Here's to the Teachers Who Make a Difference in Our Lives

It's the time of year for inspirational stories about graduates who've more than made the grade, young people who've triumphed over bad luck, bad families, bad deeds, bad grades to grab the brass ring that a diploma conveys.

We tell their stories at this time each year as a tribute to their perseverance and pluck. But the unsung heroes remain unsung--the teachers they encountered along the way, who propped them up, nudged them on, inspired them to greatness sometimes even beyond their dreams.

Sometimes it's in big ways, like the teacher who took a deaf student into her home when the deaths of his parents left him broke and on his own.

But more often it's in the normal things that teachers do every day, the kinds of things so simple that the teachers themselves may never know what role they've played.

"He changed my standards," explains Margie Peralta, a high school senior bound for UC Berkeley, whose story we chronicled on the front page last week.

Margie outran neighborhood bullies, endured an abusive family and survived a series of foster homes to graduate with honors from San Fernando High. Ask her how and she points back to middle school and an English teacher, who made her keep a journal and helped uncover talents she'd buried inside.

"He made me see my strengths instead of my weaknesses," she realizes now. By the simple act of teaching, he changed a life.

--------

### Exercise tasks
**A.** Answer these questions using the piece about teachers:
(i) What did the teacher described as helping in a big way do for a deaf student?
(ii) Which university is Margie Peralta bound for?
(iii) What did Margie's middle school English teacher make her keep?
**B.** Extend the piece about teachers with a few more paragraphs that pick up after its final sentence.

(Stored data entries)
--------

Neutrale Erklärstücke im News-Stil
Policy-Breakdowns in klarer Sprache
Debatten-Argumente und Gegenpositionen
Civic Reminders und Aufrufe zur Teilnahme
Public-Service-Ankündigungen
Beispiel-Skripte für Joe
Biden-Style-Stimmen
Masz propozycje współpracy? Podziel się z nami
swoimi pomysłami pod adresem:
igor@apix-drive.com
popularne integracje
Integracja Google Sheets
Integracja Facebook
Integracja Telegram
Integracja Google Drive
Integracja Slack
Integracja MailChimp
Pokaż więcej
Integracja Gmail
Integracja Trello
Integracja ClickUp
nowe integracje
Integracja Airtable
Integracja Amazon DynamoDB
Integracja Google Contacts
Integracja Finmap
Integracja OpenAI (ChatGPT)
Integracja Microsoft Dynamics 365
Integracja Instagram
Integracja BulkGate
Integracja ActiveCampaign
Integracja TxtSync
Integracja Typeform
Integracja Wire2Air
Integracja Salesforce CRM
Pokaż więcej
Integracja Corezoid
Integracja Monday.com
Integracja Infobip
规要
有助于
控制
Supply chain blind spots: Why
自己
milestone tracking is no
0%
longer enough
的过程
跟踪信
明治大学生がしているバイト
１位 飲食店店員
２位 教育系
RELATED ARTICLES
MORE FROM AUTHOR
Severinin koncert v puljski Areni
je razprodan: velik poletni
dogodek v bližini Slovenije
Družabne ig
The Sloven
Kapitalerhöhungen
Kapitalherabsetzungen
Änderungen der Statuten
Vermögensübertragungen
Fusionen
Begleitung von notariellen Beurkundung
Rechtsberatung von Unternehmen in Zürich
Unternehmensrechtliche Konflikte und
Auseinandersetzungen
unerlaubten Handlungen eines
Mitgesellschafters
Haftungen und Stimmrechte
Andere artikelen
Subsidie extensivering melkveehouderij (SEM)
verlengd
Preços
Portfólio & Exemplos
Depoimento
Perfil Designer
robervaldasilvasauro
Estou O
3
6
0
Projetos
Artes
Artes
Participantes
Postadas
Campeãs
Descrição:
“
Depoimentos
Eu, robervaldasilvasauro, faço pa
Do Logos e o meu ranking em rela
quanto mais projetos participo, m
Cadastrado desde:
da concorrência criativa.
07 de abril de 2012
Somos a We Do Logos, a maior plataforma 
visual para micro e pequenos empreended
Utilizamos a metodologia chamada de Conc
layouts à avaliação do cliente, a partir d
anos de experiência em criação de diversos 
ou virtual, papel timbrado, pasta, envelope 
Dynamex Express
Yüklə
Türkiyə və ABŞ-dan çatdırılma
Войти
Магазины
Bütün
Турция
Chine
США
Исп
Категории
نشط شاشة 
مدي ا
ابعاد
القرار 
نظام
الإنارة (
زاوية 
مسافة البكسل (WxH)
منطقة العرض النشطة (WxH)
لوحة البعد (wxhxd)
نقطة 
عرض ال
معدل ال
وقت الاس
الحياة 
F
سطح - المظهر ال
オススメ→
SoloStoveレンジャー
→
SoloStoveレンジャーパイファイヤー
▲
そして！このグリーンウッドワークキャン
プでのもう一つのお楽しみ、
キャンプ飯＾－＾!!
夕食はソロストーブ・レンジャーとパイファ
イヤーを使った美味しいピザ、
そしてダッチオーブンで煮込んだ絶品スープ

--------

### Answers to each task
**A.**
(i) She took him into her home when the deaths of his parents left him broke and on his own.
(ii) UC Berkeley.
(iii) A journal.

**B.**
I remember the name of every teacher I ever had. From Miss Perry in kindergarten, who sat us in a circle each afternoon while she played such piano classics as "Three Blind Mice," to my 12th-grade math teacher, Mrs. McBath, who walked me through my second attempt at trigonometry so I might graduate without the stain of failure on my record.

I didn't see their role as heroic then, but looking back I realize now how much they shaped my life. Again, not through grand gestures or sophisticated lesson plans, but in the little things they did each day to shore up my flagging self-esteem, make me feel that I belonged, give me a sense that I could achieve.

There was Mr. Johnson, the art teacher known for his no-nonsense style and unstinting high standards. He pulled me aside on the day I lost the race for junior high class president. He was proud, he said, of the speech I'd given and the way I'd conducted my campaign. And I knew at that moment that there were some things more important than winning.

Even bad teachers had lessons to convey. Like Mr. Vrettas, the ex-Marine who ran math class with a paddle on his desk to keep us in line. I remember the day he accused me of cheating and marched me outside to swat my backside . . . the shame I felt at tears I couldn't hide, the irony of knowing I had done nothing wrong. What I learned in his class that year was to accept that life's not always fair.

Good teachers shape parents' lives too. I've learned more about my children from the teachers they've had than from the child-care books I've read. And I trust these teachers not to let me down, because I've seen how much they care.


"I'd love to be a teacher," I told my 7-year-old one night as I helped her through a homework assignment. She took her stubby pencil from her mouth and looked me in the eye. "You know," she said, "they have to sharpen pencils that have been chewed on."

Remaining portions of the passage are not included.